Infectious Diseases
Poster Session 2
Megha Arora, BS
MD-MPH Candidate
Oregon Health & Science University
Portland, OR, United States
Sarah K. Dzubay, BS (she/her/hers)
MD-MPH Candidate
Oregon Health & Science University
Portland, OR, United States
Lily Ben-Avi, BA
Oregon Health & Science University
Portland, OR, United States
Alyssa R. Hersh, MD MPH (she/her/hers)
Resident Physician
Oregon Health & Science University
Portland, OR, United States
Aaron B. Caughey, MD, PhD
Professor and Chair
Oregon Health & Science University
Portland, OR, United States
Syphilis rates in the U.S. continue to rise from historic lows in 2000. In pregnancy, it is crucial to screen and diagnose infection to prevent vertical transmission. Traditionally, screening is done with a non-treponemal test such as the rapid plasma reagin (RPR) followed by confirmatory testing using a treponemal immunoassay. The greater sensitivity of the immunoassays compared to non-treponemal tests has led to the emergence of a reverse screening algorithm (immunoassay followed by RPR), however they have lower specificity. Nationally, there is heterogeneity in the algorithm used. In this study, we evaluated the cost-effectiveness of syphilis screening in pregnancy using a traditional versus reverse screening algorithm.
Study Design:
We constructed a decision-analytic model to compare outcomes between traditional and reverse screening.

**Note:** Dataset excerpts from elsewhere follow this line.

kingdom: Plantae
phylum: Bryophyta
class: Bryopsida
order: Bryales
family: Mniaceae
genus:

Our theoretical cohort included 3,408,000 individuals, the estimated annual live births among individuals without history of prior syphilis infection. Outcomes were stillbirth, preterm birth, infant death, congenital syphilis, undiagnosed syphilis cases, costs, and quality adjusted life years (QALYs). We used a willingness-to-pay for the incremental cost-effectiveness ratio of $100,000/QALY. Model inputs were derived from the literature and assessed with sensitivity analyses.
Results:
In our cohort, the reverse screening approach was associated with 368 fewer cases of undiagnosed maternal syphilis infections, 50 fewer stillbirths, 17 fewer preterm births, 59 fewer infant deaths, and 67 fewer cases of congenital syphilis. Despite higher costs, reverse screening was cost-effective with an ICER of $8,328/QALY. In univariate sensitivity analysis, reverse screening was cost-saving when the immunoassay cost was below $5.48.
Conclusion:
In our study, the reverse screening approach was a cost-effective strategy to improve diagnosis of syphilis in pregnancy and reduce adverse outcomes associated with vertical transfer. Adopting reverse screening protocols for pregnant individuals could be advantageous for health systems.